How To Pick A Campground

If you are thinking of camping this summer, you are hopefully in the process of planning it now as campgrounds do fill up quickly. There are many options when selecting a campground, lots to think about in terms of what you are looking for in a campground for your camping adventure.

How to Pick A Campground

First off, are you looking for a wilderness experience or to use your site as a base while you do the tourist thing?

If it’s wilderness camping you want Provincial or State campground parks are your best option, you can choose the level of comfort you want. Many campgrounds offer amenities such as washrooms & electrical or water hook ups but you can also opt for less amentities (often at a lower price) if you are looking to rough it.

Provincial parks are not often located in big cities, or necessarily near tourist attractions, but they offer an abundance of things to do in the campground park itself. Many have well maintained hiking trails, water access for swimming or boating (check with your park for safety regulations/water current information) and offer a relaxing break from city life.

If you are looking to stay closer to a city and be able to use your camp site as a base for sight seeing there are many options to suit your needs.

Most large cities do have a campground or two on the outskirts of the city centre. Often too far to walk from the campground to most attractions but it’s always worth google mapping and check with the campground as many also offer shuttles to popular local destinations.
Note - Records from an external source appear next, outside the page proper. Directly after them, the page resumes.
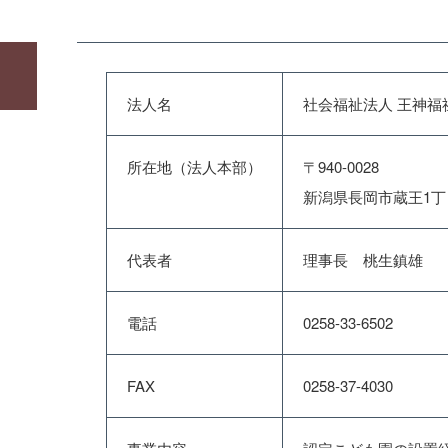
法人名
社会福祉法人 王神福
所在地（法人本部）
〒940-0028
新潟県長岡市蔵王1丁
代表者
理事長 桃生鎮雄
電話
0258-33-6502
FAX
0258-37-4030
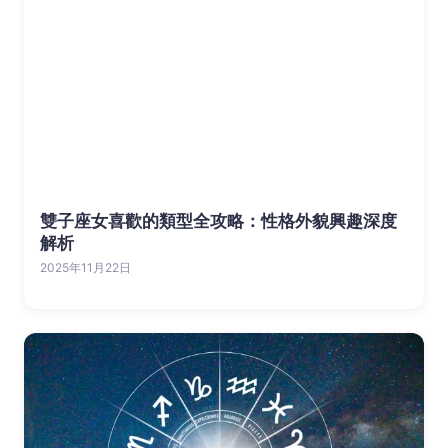
雙子座女喜歡的類型全攻略：性格外貌興趣深度
解析
2025年11月22日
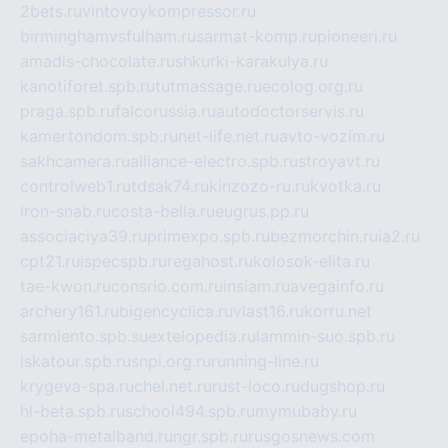
2bets.ru
vintovoykompressor.ru
birminghamvsfulham.ru
sarmat-komp.ru
pioneeri.ru
amadis-chocolate.ru
shkurki-karakulya.ru
kanotiforet.spb.ru
tutmassage.ru
ecolog.org.ru
praga.spb.ru
falcorussia.ru
autodoctorservis.ru
kamertondom.spb.ru
net-life.net.ru
avto-vozim.ru
sakhcamera.ru
alliance-electro.spb.ru
stroyavt.ru
controlweb1.ru
tdsak74.ru
kinzozo-ru.ru
kvotka.ru
iron-snab.ru
costa-bella.ru
eugrus.pp.ru
associaciya39.ru
primexpo.spb.ru
bezmorchin.ru
ia2.ru
cpt21.ru
ispecspb.ru
regahost.ru
kolosok-elita.ru
tae-kwon.ru
consrio.com.ru
insiam.ru
avegainfo.ru
archery161.ru
bigencyclica.ru
vlast16.ru
korru.net
sarmiento.spb.su
extelopedia.ru
lammin-suo.spb.ru
iskatour.spb.ru
snpi.org.ru
running-line.ru
krygeva-spa.ru
chel.net.ru
rust-loco.ru
dugshop.ru
hl-beta.spb.ru
school494.spb.ru
mymubaby.ru
epoha-metalband.ru
ngr.spb.ru
rusgosnews.com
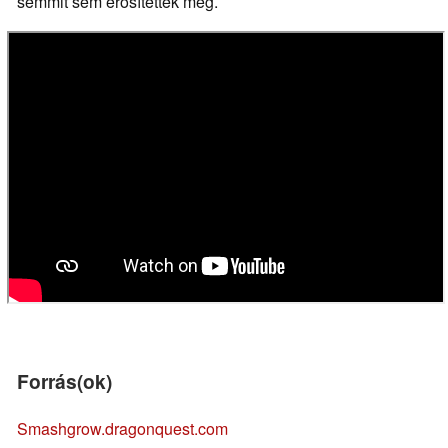
semmit sem erősítettek meg.
Forrás(ok)
Smashgrow.dragonquest.com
When choosing a campground tent site, there are several options to consider. You can opt for water & power access at the site (sometimes you can opt for one or the other as well).

If you are planning to camp for more than a night or two you may want to opt for water & power as it would make life easier. If it’s just a day or two you are going to stay you might be able to do without. If cost is an issue, sites with no services are often a few dollars cheaper.

Trees Vs Open Field Camping

In addition to services it’s also worth considering whether you want a site in the trees or in an open field. Depending on the campground you chose there may be additional costs to be in the trees. The advantages to being in the trees are privacy, being able to string up a tarp as well as a little more shelter from the elements.

Open fields don’t offer much protection from the elements, sun and wind and rain. I prefer to camp in wooded campground campsites where there is some privacy and protection from the sun, wind and rain.

Camping With Pets or Children

If you are camping with kids or pets, it also worth checking out the campground options for entertaining and keeping them safe. Not all campgrounds permit pets, so check first if you plan to bring Fido along.

Look for a campground with a swimming pool, playground and community hall, especially if you are bringing teenage children. They love to have somewhere to go and meet others their own age.

Theme Weeks

There are many campgrounds that offer theme weeks and special events throughout the summer giving you a little more value for your money if you are travelling with kids. Some family campgrounds have a Christmas in July weekend, dances, parties and events for both young and old.


If there is a pool find out if it is lifeguarded? Are there playground facilities and what condition are they in? What events will be running while you are there? Is there an extra charge depending on how many kids you have?

Older Campers

If you are camping alone, or as a couple without children, it is also worth determining how child friendly the park is. If you are going to be the only people without kids, or if all the events are focused on the under 12 crowd you may not enjoy yourself. Many campgrounds offer a balance between family friendly and adult only activities, just be sure to find out before you find yourself pitching a tent in kiddie land!

Tents Vs RV’s

One thing I’ve found from personal experience is it sometimes can be awkward to stay at a Tent & RV campground if it is predominantly an RV campground with a lot of motorhomes and travel trailers.
"tent under a tarp"

If the campground has a lot of full time seasonal visitors it can be hard to make friends as everyone already knows one another and often times the activities are very focused on the seasonal guests. On the other hand if everyone is staying in an RV that usually means shorter lines for the bathroom and showers!

Other things to consider:

What security is offered throughout the campground? Is there a store in the park or nearby in case you forget any necessitites? Is there a shuttle to local attractions you are interested in? What are the washrooms like? Are the showers & laundry facilities included or available at an extra cost? Is their a restaurant or lunch counter? What time is “lights-out” or “Quiet Time”?

Online Reviews

It is worth it to check out reviews online and to call and speak to a representative at the campground. I would recommend calling even if you are going to book online as you can communicate special requests over the phone, ask any questions and get a feel for what the staff are like.
In addition, many provincial and state campground and tourist associations provide some form of “ranking” for campgrounds and their facilities etc. Look for campgrounds with a minimum of 4/5 stars.

If you are prepared and know what you are getting into, camping can be a great experience for couples and families alike. Do your homework and know what you are looking for to avoid disappointment!